◆ **Records from a data source**:
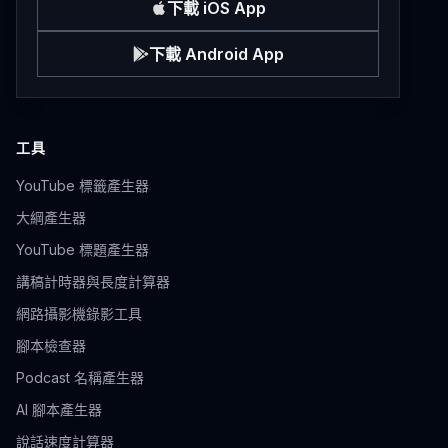
下載 iOS App
下載 Android App
工具
YouTube 標籤產生器
大綱產生器
YouTube 標題產生器
講稿計時器與長度計算器
網路攝影機錄影工具
腳本檢查器
Podcast 名稱產生器
AI 腳本產生器
說話速度計算器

◆ **Directive**: No line before the one containing "下載 Android App" belongs in the answer; give again exactly that line and all lines after it through the end of the data.

◆ **Reply**:
下載 Android App
工具
YouTube 標籤產生器
大綱產生器
YouTube 標題產生器
講稿計時器與長度計算器
網路攝影機錄影工具
腳本檢查器
Podcast 名稱產生器
AI 腳本產生器
說話速度計算器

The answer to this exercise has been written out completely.